We have conducted experiments for performance comparison among the four handover authentication schemes in terms of handover authentication time for a group of 30 MTC devices. Our proposed protocol, the BSPGH scheme, is faster than the NASS scheme. This time improvement comes from the fact that the NASS scheme performs a full RSA signature verification and modular exponentiation calculations, which result in significant computational overhead, while the BSPGH approach works based on certificateless aggregate signatures and ECDH for session key generation, which need only point multiplication, point addition, and hashing operations so that relatively lower computational costs are incurred. The reduction in computational functions leads to a shorter authentication time, making the BSPGH scheme faster than the NASS scheme for handover authentication.

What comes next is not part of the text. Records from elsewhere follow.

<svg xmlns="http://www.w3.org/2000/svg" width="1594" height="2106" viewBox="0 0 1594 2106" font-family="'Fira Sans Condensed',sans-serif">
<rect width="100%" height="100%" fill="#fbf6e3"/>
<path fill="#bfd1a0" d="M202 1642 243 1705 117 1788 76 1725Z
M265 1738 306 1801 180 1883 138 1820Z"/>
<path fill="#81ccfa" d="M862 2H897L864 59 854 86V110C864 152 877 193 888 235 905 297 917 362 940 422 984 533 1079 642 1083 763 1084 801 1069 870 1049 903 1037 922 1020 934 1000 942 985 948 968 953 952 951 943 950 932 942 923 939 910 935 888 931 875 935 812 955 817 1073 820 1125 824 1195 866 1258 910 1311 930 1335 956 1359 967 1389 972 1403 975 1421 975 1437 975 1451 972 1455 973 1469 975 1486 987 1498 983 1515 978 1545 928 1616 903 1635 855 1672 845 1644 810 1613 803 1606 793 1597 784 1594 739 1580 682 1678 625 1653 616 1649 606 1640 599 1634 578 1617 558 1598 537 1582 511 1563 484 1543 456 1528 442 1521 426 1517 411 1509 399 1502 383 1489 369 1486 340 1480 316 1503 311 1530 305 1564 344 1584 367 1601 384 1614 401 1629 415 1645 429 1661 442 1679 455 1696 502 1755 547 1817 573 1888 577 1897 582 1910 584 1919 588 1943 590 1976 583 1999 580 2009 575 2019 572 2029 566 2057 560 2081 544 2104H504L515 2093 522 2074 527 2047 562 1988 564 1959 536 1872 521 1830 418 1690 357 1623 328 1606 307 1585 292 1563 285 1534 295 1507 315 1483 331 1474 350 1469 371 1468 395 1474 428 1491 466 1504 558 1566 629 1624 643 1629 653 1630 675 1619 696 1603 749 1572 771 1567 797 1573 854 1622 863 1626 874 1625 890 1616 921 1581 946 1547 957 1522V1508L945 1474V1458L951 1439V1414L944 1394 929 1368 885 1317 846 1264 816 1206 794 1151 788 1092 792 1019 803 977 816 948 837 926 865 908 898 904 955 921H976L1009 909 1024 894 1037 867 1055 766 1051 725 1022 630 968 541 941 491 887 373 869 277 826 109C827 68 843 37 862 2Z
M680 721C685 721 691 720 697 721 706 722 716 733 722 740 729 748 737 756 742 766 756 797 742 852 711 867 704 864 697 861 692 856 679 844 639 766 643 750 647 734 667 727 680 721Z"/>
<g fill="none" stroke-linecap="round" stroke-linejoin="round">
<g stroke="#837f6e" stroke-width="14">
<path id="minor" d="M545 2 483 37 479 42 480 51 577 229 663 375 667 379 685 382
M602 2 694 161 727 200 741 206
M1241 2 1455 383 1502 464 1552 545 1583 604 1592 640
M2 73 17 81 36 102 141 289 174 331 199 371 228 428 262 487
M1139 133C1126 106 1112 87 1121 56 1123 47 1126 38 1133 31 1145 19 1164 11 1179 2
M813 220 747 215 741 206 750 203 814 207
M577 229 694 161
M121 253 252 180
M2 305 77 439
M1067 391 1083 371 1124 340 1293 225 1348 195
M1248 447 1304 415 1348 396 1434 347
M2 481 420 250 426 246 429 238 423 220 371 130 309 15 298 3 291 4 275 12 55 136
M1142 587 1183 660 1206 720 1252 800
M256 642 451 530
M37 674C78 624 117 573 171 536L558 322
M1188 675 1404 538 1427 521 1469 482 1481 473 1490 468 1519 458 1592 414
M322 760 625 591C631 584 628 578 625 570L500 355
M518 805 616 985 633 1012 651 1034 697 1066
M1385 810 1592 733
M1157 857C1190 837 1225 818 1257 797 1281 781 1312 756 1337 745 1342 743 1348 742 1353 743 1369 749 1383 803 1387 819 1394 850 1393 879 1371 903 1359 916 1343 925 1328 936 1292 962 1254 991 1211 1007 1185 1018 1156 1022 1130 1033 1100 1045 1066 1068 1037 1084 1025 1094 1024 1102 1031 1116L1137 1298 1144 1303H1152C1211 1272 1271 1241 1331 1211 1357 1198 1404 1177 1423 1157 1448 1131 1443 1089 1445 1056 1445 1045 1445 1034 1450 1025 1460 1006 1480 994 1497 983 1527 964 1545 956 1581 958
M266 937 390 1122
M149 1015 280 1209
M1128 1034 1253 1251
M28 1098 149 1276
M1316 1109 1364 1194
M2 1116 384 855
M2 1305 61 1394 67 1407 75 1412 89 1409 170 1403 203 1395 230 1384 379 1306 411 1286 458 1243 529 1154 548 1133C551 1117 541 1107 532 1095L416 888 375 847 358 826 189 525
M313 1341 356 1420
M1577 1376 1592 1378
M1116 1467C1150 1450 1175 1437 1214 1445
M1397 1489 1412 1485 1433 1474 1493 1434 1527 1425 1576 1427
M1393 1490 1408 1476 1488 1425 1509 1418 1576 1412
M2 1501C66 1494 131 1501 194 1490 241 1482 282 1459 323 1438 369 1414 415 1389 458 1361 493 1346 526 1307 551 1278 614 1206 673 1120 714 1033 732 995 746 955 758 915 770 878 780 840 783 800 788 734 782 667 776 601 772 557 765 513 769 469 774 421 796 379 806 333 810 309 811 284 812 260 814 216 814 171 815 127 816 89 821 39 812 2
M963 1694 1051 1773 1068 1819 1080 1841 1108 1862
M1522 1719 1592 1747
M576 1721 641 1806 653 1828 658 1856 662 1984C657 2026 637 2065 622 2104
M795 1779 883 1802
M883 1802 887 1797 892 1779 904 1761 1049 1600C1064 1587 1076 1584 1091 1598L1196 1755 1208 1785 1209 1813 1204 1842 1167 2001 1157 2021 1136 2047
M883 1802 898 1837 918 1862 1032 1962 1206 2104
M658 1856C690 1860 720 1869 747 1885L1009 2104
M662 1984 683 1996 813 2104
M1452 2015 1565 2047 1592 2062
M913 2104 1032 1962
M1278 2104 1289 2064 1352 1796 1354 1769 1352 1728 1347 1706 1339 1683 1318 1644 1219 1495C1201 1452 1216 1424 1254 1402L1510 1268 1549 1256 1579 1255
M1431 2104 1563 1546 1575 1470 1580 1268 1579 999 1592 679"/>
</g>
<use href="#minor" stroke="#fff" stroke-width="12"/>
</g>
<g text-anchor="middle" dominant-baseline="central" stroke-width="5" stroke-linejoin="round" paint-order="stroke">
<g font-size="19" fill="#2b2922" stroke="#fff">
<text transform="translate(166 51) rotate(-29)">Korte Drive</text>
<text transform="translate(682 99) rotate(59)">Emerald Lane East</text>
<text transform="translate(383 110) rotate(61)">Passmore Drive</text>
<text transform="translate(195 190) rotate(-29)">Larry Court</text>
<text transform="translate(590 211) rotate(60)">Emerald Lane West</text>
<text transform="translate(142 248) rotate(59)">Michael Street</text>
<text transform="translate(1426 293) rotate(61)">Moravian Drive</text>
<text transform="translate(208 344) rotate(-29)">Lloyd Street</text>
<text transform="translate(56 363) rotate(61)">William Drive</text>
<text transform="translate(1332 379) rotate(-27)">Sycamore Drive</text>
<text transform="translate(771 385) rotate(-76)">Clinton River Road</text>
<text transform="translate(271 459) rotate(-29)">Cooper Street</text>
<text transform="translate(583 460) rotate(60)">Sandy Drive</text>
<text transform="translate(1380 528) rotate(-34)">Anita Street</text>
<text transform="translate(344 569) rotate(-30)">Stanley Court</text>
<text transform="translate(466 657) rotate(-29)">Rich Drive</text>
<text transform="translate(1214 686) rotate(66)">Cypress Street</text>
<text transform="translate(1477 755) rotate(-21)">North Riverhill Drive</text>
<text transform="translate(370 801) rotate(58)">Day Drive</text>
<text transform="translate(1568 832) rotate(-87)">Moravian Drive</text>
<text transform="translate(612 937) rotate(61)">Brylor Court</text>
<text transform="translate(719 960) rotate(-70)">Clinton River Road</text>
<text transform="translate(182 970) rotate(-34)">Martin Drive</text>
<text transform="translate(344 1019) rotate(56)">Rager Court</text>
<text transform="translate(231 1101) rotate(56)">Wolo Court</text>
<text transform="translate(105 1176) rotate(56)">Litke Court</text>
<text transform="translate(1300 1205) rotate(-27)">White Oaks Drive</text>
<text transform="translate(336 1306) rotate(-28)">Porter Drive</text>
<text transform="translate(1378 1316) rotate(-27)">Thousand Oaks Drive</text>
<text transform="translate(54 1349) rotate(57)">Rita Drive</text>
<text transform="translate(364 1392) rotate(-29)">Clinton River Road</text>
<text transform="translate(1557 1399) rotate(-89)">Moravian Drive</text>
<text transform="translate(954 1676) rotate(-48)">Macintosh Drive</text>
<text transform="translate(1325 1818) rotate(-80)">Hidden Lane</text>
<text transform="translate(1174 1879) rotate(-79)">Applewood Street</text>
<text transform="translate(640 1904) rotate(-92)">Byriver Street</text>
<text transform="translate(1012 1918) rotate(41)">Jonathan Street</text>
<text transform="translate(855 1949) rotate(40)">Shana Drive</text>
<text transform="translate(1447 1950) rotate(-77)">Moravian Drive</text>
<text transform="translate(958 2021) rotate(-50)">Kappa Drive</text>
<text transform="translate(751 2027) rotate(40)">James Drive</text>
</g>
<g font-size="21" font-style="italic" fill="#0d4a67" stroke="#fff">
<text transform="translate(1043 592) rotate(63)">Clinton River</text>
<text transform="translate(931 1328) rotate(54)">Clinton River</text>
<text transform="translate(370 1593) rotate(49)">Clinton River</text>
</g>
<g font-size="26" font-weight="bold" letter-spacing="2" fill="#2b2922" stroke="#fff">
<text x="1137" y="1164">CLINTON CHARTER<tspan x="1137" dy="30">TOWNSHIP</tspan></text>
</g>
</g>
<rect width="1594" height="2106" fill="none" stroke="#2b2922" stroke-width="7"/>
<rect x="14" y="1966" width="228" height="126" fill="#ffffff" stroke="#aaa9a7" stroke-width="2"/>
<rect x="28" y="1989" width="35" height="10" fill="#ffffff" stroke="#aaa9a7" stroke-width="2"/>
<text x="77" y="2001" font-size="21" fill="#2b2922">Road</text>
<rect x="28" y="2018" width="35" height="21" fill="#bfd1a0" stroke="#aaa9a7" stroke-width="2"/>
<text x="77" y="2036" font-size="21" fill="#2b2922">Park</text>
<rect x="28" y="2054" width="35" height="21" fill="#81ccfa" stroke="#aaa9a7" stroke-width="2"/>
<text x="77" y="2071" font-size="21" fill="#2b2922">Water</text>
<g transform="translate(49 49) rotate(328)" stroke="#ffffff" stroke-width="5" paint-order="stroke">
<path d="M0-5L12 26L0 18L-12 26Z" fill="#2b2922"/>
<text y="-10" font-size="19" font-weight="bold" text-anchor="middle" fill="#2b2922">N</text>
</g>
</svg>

However, the BSPGH scheme takes a longer time for handover authentication compared to the 5G-AKA and the PPHAP schemes. This is because the BSPGH scheme employs asymmetric ECDH to replace the less secure symmetric key-based key derivation function (KDF) used in the 5G-AKA and the PPHAP scheme. The computational overhead of the ECDH is much higher than that of the KDF, but the KDF is weak to resistant exhaustive attacks, side-channel attacks, and replay attacks. By incorporating the ECDH, the BSPGH scheme cannot only address the security issues associated with key derivation functions but also ensure perfect forward secrecy/backward secrecy and the prevention of linkability attacks for session keys.

Considering the exponential growth in the number of 5G mobile devices in the future, the risks associated with DoS and DDoS attacks in large-scale MTCD scenarios will become more pronounced. Our solution effectively leverages the decentralized nature of blockchain, ensuring the authenticity and security of critical information, and more efficiently defending against DoS and DDoS attacks during the multi-user authentication process. Moreover, our protocol exhibits outstanding performance in the environments susceptible to these security attacks. Therefore, we believe that these overheads are tolerable to protect future 5G wireless networks.

8. Conclusions

In this paper, we have proposed the blockchain-assisted group handover authentication protocol for MTC communication in 5G wireless networks. The BSPGH protocol aims to reduce the authentication time when multiple MTCDs undergo frequent handovers between gNBs by adopting group handover authentication. The proposed BSPGH scheme requires no modification to the existing 5G network architecture specified by the 3GPP standard, making it easy to deploy. By formal verification using Scyther Tool and BAN-logic, we have analyzed the protocol’s security properties, demonstrating that it can provide perfect forward secrecy and resist impersonation attacks, DoS/DDoS attacks, and some other attacks. It also ensures the anonymity of the MTCDs. Moreover, the performance analysis has shown that the BSPGH scheme can meet the requirements of various application scenarios to confirm its efficiency.